One might simply begin with the above formula and verify that it acts as a projection directly. However, doing so may seem mysterious or somehow lucky. Bulding the projection up as we have done shows where it comes from.

Finally, we have derived the projection operator onto the span of \(\X\):

\[ \begin{aligned} \proj{\Sc_\X} \Y ={}& \X (\X^\trans \X)^{-1} \X^\trans \Y ={} \X \betahat \quad\textrm{where}\\ \betahat ={}& (\X^\trans \X)^{-1} \X^\trans \Y. \end{aligned} \]

We give this fitted vector a special name:

\[ \Yhat := \proj{\Sc_\X} \Y = \X \betahat. \]

Additionally, we have that the fitted residuals are given by

\[ \resvhat = \Y - \X \betahat = \id \Y - \proj{\Sc_\X} \Y = (\id - \proj{\Sc_\X})\Y = \proj{\Sc_\X^\perp} \Y. \]

Note that \(\Y = \Yhat + \resvhat = (\proj{\Sc_\X} + \proj{\Sc_\X^\perp}) \Y\).
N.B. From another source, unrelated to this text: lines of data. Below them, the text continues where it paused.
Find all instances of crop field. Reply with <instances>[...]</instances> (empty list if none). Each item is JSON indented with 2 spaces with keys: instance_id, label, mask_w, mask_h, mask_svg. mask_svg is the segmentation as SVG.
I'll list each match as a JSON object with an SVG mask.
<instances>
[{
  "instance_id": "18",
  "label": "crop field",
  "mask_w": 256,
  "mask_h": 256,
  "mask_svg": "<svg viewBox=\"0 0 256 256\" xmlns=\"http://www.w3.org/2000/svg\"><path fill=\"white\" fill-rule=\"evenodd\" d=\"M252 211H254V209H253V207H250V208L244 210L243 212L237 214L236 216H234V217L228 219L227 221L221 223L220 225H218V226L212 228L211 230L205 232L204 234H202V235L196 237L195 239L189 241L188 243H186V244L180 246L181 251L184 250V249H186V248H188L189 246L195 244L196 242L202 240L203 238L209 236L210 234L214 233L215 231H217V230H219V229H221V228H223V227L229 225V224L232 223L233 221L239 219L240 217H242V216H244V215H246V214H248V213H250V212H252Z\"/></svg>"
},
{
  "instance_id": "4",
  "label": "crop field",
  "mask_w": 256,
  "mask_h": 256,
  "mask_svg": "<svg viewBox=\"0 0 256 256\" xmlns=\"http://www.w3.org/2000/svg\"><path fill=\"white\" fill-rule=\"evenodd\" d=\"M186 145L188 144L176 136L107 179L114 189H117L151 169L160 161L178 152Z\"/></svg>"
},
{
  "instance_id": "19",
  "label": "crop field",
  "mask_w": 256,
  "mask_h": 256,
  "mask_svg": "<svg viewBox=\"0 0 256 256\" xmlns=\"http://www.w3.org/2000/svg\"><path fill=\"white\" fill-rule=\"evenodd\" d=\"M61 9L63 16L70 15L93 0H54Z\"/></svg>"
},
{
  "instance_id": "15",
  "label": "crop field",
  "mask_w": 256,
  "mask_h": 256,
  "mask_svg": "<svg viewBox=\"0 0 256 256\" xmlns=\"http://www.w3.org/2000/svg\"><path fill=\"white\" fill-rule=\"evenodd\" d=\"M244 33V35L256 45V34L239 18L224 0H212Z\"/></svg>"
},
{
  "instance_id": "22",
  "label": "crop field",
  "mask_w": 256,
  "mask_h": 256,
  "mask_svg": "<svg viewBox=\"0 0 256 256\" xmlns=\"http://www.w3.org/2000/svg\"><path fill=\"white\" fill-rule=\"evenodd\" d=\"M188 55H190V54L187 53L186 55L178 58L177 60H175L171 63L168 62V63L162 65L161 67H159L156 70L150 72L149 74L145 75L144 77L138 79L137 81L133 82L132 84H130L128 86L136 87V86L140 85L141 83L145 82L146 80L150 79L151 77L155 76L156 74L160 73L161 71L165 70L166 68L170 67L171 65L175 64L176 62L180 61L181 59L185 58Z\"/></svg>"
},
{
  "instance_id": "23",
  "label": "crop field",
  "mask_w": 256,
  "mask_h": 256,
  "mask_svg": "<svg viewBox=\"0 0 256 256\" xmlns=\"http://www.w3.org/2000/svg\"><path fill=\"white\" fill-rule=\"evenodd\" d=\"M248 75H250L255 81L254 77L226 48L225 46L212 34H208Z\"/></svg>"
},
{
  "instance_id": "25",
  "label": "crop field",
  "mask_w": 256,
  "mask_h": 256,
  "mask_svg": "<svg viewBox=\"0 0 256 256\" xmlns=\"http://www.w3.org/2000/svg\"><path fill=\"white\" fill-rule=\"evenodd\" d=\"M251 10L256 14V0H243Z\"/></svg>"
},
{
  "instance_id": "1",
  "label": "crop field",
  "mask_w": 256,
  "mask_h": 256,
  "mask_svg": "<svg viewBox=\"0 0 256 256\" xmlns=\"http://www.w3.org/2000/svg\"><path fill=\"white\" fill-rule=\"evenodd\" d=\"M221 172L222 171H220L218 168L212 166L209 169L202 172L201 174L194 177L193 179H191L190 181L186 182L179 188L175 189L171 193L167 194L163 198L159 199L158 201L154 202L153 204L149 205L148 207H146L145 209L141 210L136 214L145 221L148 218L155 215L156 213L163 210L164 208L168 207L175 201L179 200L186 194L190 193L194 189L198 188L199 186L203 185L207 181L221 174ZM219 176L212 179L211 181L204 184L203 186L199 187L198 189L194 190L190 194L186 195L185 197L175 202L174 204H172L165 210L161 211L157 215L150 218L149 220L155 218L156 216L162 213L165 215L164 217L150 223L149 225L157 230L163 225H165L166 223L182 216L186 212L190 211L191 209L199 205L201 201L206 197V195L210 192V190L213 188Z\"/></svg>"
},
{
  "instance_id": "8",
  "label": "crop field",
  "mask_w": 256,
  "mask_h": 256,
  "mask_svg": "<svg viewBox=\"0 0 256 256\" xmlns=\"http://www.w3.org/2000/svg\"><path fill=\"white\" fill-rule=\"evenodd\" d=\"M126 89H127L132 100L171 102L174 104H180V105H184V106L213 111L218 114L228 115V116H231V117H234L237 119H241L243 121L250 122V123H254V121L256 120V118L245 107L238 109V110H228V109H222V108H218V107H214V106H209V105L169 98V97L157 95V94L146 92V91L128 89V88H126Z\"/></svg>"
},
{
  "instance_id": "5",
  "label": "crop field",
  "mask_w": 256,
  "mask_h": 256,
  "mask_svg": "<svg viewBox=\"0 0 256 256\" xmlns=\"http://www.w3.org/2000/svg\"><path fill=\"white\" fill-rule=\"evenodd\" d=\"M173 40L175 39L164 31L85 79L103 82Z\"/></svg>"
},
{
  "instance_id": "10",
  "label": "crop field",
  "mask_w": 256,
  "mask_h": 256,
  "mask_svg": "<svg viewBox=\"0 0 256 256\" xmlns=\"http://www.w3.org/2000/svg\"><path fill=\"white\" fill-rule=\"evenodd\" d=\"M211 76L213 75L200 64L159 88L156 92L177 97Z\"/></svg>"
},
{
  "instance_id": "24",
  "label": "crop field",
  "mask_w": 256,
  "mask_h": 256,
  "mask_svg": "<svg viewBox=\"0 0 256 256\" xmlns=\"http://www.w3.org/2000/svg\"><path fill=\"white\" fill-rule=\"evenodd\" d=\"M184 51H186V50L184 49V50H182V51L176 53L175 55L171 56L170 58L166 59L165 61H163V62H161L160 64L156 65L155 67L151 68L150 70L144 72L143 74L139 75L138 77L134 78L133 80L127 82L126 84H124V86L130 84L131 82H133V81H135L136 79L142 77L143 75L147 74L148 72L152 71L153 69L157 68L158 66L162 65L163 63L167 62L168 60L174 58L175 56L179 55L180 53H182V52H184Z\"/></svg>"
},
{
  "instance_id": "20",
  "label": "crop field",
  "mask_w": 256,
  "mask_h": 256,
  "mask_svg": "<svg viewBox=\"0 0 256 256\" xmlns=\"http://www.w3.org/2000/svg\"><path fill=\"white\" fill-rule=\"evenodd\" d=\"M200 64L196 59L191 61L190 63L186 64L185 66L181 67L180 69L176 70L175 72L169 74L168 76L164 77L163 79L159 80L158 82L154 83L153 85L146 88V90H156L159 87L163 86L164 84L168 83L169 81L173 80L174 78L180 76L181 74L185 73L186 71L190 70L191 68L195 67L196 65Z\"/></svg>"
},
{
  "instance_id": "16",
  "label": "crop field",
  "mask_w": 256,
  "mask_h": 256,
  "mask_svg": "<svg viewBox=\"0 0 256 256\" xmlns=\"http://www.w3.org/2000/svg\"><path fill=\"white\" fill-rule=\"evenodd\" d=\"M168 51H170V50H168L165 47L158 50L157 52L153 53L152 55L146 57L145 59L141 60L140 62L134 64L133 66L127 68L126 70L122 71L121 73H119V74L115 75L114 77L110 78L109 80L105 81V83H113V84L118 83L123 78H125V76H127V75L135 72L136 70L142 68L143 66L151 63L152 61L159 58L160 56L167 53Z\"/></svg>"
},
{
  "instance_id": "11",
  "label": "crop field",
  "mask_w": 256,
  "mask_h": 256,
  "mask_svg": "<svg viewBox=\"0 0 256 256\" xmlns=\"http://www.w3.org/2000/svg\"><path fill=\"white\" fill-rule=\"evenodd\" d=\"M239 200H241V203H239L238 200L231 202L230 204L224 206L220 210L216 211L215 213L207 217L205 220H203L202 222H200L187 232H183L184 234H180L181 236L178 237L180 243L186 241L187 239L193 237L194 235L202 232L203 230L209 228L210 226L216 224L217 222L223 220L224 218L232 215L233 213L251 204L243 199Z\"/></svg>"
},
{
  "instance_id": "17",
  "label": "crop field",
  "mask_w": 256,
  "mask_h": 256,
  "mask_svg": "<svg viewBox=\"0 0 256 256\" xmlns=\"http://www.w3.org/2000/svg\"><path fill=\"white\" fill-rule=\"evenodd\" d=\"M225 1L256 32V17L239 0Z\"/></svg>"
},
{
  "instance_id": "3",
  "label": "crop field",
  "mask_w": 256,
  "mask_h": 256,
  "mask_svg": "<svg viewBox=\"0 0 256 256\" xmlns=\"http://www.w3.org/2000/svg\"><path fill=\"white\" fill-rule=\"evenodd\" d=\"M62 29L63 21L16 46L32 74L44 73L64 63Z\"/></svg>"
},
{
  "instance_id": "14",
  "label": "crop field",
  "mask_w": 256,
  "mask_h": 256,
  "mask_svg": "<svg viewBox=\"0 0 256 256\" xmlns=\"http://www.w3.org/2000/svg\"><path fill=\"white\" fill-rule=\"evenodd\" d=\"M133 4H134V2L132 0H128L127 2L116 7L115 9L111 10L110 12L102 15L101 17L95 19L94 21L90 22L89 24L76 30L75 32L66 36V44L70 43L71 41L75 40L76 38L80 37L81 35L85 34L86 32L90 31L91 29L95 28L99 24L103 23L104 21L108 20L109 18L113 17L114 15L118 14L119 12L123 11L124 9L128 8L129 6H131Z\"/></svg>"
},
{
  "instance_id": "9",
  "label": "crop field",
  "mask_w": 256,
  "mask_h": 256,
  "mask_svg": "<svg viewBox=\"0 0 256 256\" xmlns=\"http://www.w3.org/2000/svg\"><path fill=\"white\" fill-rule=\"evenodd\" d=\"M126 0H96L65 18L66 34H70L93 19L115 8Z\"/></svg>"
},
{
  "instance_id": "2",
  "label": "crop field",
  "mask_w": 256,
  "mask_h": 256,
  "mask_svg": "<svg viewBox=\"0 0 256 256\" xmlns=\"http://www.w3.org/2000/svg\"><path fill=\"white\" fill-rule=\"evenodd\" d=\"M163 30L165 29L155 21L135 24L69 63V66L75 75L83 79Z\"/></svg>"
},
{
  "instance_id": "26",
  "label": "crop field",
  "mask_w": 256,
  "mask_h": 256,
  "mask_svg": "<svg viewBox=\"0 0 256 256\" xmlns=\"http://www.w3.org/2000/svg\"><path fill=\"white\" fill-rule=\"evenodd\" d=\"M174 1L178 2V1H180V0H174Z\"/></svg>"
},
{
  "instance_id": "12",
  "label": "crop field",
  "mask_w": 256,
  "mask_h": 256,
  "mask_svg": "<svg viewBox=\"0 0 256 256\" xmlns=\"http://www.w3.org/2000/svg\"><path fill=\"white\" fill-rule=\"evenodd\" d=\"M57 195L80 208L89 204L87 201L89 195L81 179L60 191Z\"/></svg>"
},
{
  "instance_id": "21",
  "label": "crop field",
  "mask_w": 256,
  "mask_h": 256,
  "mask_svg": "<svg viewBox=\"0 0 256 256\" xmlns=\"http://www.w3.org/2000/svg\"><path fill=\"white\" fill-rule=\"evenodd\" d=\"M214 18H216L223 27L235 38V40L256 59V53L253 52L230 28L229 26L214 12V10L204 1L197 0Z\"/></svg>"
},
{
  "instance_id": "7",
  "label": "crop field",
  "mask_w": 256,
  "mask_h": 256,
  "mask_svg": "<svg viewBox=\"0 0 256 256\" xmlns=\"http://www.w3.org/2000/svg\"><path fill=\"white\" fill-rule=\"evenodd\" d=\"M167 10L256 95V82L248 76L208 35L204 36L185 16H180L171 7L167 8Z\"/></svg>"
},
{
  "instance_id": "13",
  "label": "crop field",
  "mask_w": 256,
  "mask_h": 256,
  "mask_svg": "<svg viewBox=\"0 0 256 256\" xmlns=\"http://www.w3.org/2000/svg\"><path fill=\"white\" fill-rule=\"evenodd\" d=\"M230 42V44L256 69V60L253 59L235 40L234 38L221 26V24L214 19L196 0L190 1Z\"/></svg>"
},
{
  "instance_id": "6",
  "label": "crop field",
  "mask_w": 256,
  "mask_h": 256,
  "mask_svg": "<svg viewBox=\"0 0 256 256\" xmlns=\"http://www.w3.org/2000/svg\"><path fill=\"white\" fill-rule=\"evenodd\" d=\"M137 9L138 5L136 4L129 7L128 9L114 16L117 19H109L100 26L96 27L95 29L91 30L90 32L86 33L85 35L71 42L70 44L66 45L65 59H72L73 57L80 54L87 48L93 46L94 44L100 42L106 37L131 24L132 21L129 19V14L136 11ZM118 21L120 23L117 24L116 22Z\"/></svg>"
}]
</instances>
Also, our squared error loss is given by \(\norm{\resvhat}_2^2 = \norm{\proj{\Sc_\X^\perp} \Y}_2^2\), the squared magnitude of the component of \(\Y\) not lying in \(\X\).

Conclusion

Putting this together, we see that

\[ \Yhat = \X \betavhat = \X (\X^\trans \X)^{-1} \X^\trans \Y = \proj{\X} \Y. \]

That is, our best guess for \(\Y\), in a least squares sense, is given by the projection of \(\Y\) onto the column span of \(\X\). Similarly,

\[ \resvhat = \Y - \Yhat = \id \Y - \proj{\X} \Y = (\id - \proj{\X}) \Y = \proj{\X^\perp} \Y \]

is the projection perpendicular to the column span of \(\X\). These particularly simple forms are independent of the particular value of \(\betavhat\), and are in fact uniquely defined even when \(\X\) is not full–column rank and \(\X^\trans \X\) is not invertible.